Ustadz tersenyum hangat, "Semoga kisah ini bisa menjadi teladan bagi kita semua, agar selalu ikhlas dan bersungguh-sungguh dalam memperjuangkan kebaikan. Mbah Muqoyyim mungkin telah tiada, namun semangatnya akan selalu hidup di hati kita."
Setelah selesai melaksakan sholat berjamaah. saya meninggalkan pesantren dengan hati yang penuh haru dan inspirasi. Perjuangan Mbah Muqoyyim adalah bukti nyata bahwa dengan tekad yang kuat dan niat yang tulus, segala rintangan bisa dihadapi, dan kebaikan akan selalu menemukan jalannya.
Di kutip dari DetikJabar.com dan cerita ini telah di verifikasi kebenarannya oleh sang ustazd , Pondok Pesantren Buntet Cirebon merupakan salah satu lembaga pendidikan Islam tertua di Indonesia. Pondok pesantren yang beralamat di Desa Mertapada Kulon, Kecamatan Astanajapura, Kabupaten Cirebon itu mulai didirikan pada tahun 1750 oleh seorang ulama bernama Kiai Muqoyyim.
Kiai Muqoyyim atau yang juga dikenal dengan sebutan Mbah Muqoyyim, sebelumnya merupakan seorang tokoh Mufti di lingkungan Keraton Kanoman Cirebon.
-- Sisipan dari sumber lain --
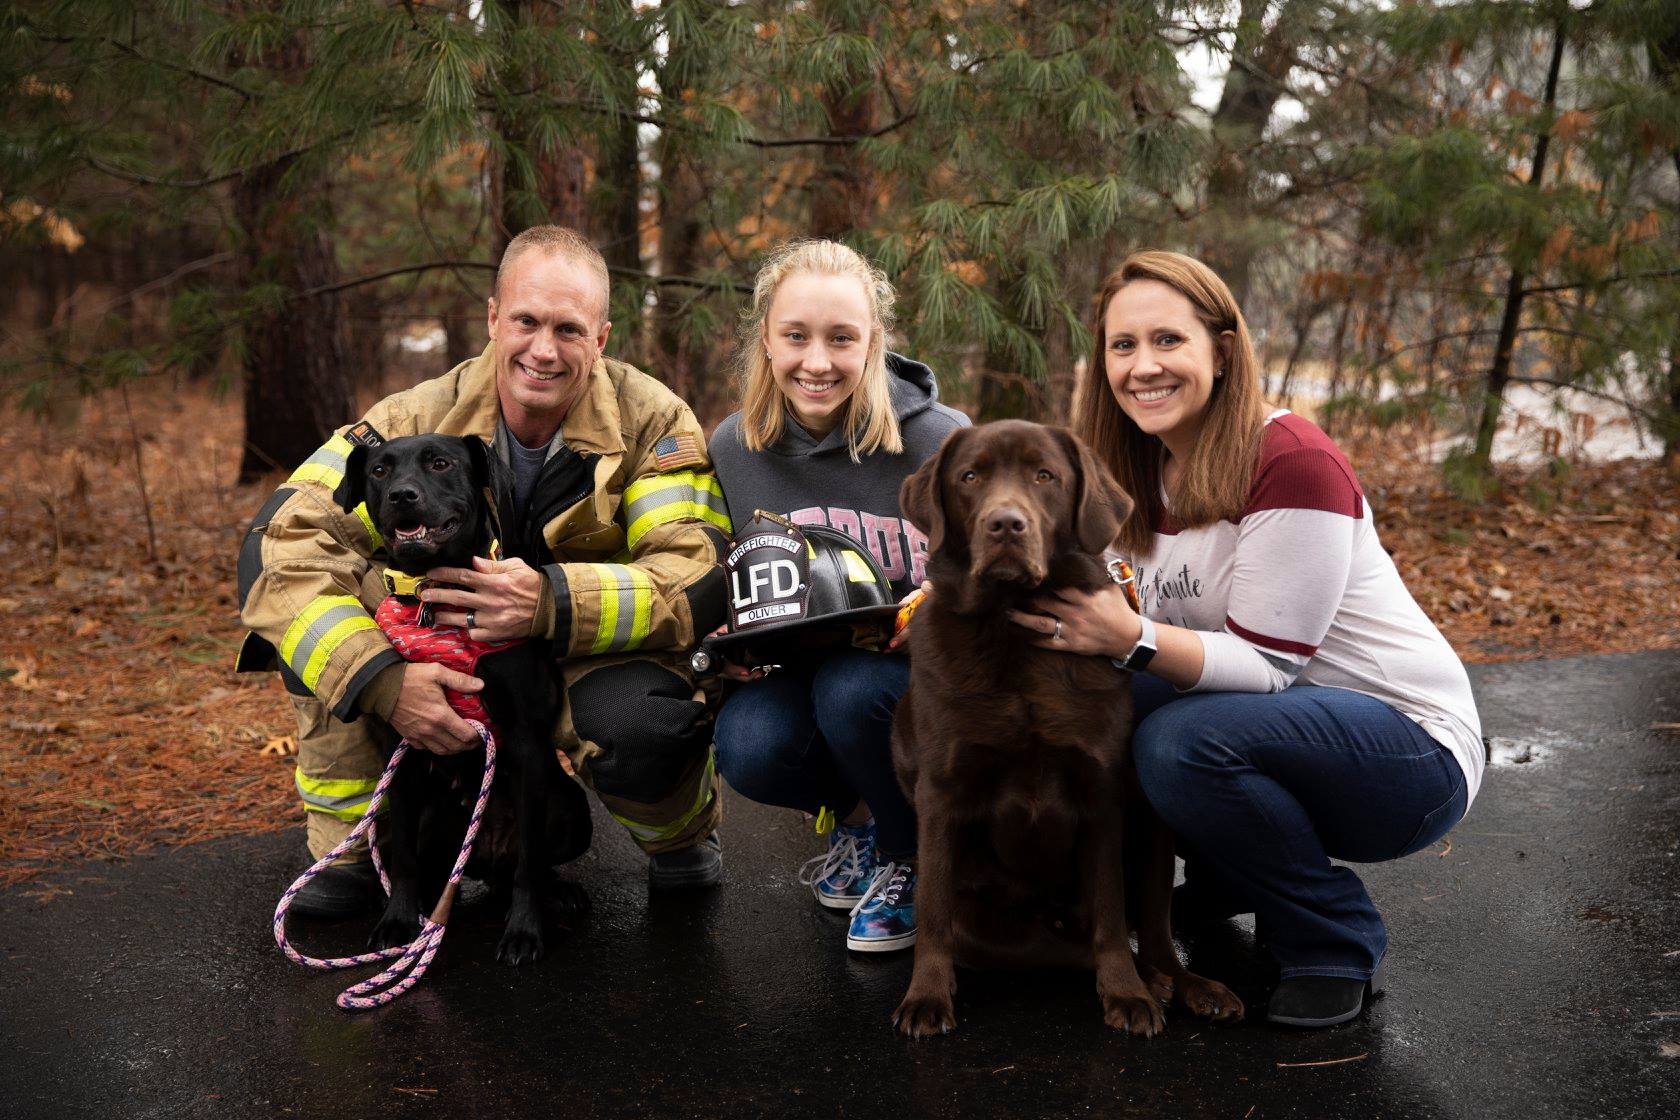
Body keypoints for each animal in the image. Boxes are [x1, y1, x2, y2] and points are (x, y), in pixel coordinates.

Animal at [332, 433, 591, 967]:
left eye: (441, 463)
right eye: (380, 470)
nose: (402, 495)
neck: (439, 593)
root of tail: (486, 853)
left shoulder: (526, 743)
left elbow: (530, 861)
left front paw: (524, 930)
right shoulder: (405, 742)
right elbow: (404, 856)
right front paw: (397, 920)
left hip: (571, 808)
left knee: (526, 866)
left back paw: (557, 893)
Pemerhati sejarah pesantren-pesantren di Cirebon, Akhmad Rofahan menyebut, kisah berdirinya Pesantren Buntet berawal dari kekecewaan Mbah Muqoyyim atas keberpihakan keraton terhadap kolonial Belanda pada saat itu.
Berangkat dari kekecewaan tersebut, Mbah Muqoyyim pun akhirnya memutuskan keluar dari keraton dan memilih untuk menyiarkan agama Islam dengan mendirikan pondok pesantren Buntet.
"Awalnya, Mbah Muqoyyim mendirikan pondok pesantren di kampung Kedung Malang, Desa Buntet, Kecamatan Astanajapura, Kabupaten Cirebon. Pondok pesantren yang didirikan oleh Mbah Muqoyyim kala itu hanya berupa bangunan sederhana yang dilengkapi musala dan beberapa kamar santri,"
Seiring berjalannya waktu setelah pondok pesantren tersebut dibangun, tidak sedikit masyarakat yang kemudian tertarik untuk belajar ilmu agama kepada Mbah Muqoyyim. Namun, perjuangan Mbah Muqoyyim dalam mendirikan pesantren dengan banyak pengikut rupanya menjadi kekhawatiran tersendiri bagi pihak Belanda.
Sebab, selain mengajarkan ilmu-ilmu agama, kebesaran nama ulama seperti Mbah Muqoyyim saat itu juga berpotensi bisa menggerakan para santri dan masyarakat untuk melakukan perlawanan terhadap penjajah Belanda.
Atas dasar itu, Belanda pun akhirnya bergerak untuk melakukan penyerangan ke pondok pesantren Buntet sekaligus berupaya menangkap Mbah Muqoyyim. Namun, informasi itu telah lebih dulu bocor hingga akhirnya Mbah Muqoyyim berhasil menyelamatkan diri, begitu juga dengan santri-santrinya.
Hanya saja, akibat dari serangan Belanda, pondok pesantren Buntet yang telah didirikan oleh Mbah Muqoyyim porak-poranda. Saat itu, Mbah Muqoyyim berhasil menyelamatkan diri ke desa Pesawahan, Kabupaten Cirebon.
Saat berada di desa Pesawahan, Mbah Muqoyyim sempat menetap di wilayah tersebut. Namun lagi-lagi, informasi tentang keberadaan Mbah Muqoyyim kembali diketahui oleh pihak Belanda. Upaya penyerangan pun terus dilakukan oleh Belanda ke pondok pesantren yang didirikan Mbah Muqoyyim di daerah Pesawahan.
Namun sesampainya di lokasi, Belanda tidak menemukan sang Ulama. Mbah Muqoyyim kembali berhasil menyelamatkan diri. Saat itu, Mbah Muqoyyim menyelamatkan diri dari serangan pasukan Belanda dengan cara pergi ke daerah Sindanglaut, Kabupaten Cirebon.